> **Task brief**:
Copy, from the material below, every line in which the word "deste" can be found.

> **Source data**:
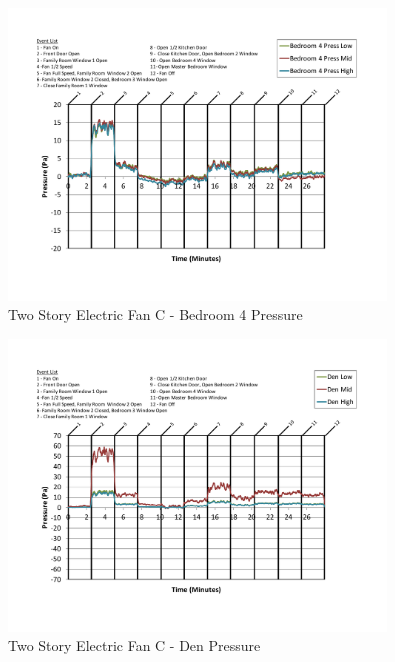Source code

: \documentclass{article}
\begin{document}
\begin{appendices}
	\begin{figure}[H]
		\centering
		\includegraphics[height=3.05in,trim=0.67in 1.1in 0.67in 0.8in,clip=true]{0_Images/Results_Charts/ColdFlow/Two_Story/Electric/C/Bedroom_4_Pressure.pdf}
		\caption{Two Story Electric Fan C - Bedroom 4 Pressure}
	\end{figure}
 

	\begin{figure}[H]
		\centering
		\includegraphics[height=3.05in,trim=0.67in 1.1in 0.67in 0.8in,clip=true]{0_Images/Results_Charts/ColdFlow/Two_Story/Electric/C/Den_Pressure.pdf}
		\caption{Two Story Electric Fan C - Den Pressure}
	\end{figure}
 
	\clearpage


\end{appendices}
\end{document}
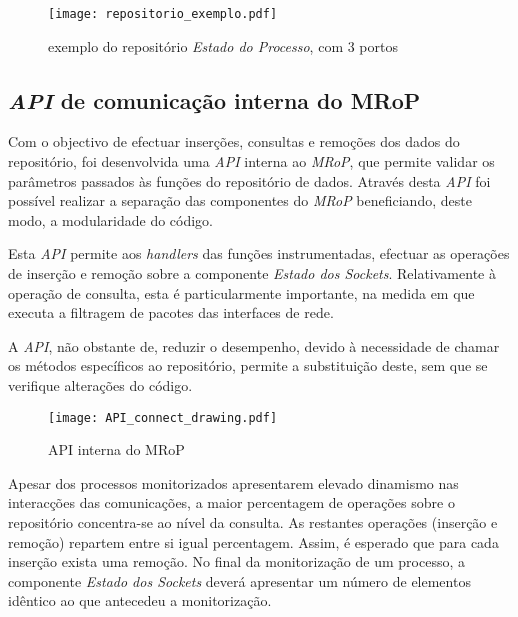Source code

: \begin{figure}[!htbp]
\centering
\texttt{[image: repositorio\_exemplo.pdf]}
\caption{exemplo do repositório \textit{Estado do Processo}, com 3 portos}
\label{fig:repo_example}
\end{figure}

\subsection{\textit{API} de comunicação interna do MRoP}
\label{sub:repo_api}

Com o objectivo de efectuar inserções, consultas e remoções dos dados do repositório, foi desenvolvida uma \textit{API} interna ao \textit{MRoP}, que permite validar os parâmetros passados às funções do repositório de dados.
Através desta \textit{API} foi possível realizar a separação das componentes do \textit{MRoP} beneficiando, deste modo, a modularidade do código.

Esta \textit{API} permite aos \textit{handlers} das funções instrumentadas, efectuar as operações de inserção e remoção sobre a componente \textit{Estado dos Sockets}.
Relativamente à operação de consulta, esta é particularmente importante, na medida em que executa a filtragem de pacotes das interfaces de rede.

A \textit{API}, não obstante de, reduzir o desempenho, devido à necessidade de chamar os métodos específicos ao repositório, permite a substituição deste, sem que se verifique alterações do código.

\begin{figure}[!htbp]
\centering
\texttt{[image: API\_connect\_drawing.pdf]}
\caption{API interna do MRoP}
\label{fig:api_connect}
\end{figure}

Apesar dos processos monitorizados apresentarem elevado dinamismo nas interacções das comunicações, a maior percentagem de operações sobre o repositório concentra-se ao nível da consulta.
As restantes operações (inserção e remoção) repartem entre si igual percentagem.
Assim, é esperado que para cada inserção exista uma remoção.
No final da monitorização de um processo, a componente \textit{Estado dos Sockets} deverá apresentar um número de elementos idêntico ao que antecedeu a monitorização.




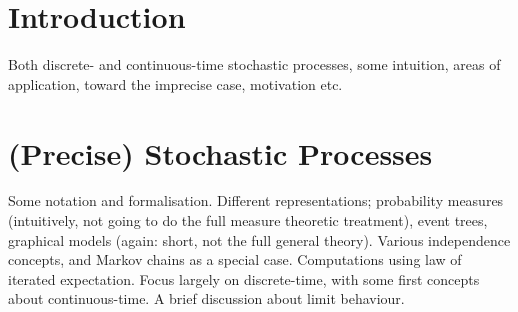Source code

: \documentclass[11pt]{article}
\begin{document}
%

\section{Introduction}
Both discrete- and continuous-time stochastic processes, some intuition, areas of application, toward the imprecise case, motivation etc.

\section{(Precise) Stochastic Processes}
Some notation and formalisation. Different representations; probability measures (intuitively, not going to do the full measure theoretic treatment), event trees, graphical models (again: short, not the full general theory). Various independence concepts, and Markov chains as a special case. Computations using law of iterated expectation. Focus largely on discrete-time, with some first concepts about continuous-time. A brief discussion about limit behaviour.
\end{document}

> **Response area**:
Através desta \textit{API} foi possível realizar a separação das componentes do \textit{MRoP} beneficiando, deste modo, a modularidade do código.
A \textit{API}, não obstante de, reduzir o desempenho, devido à necessidade de chamar os métodos específicos ao repositório, permite a substituição deste, sem que se verifique alterações do código.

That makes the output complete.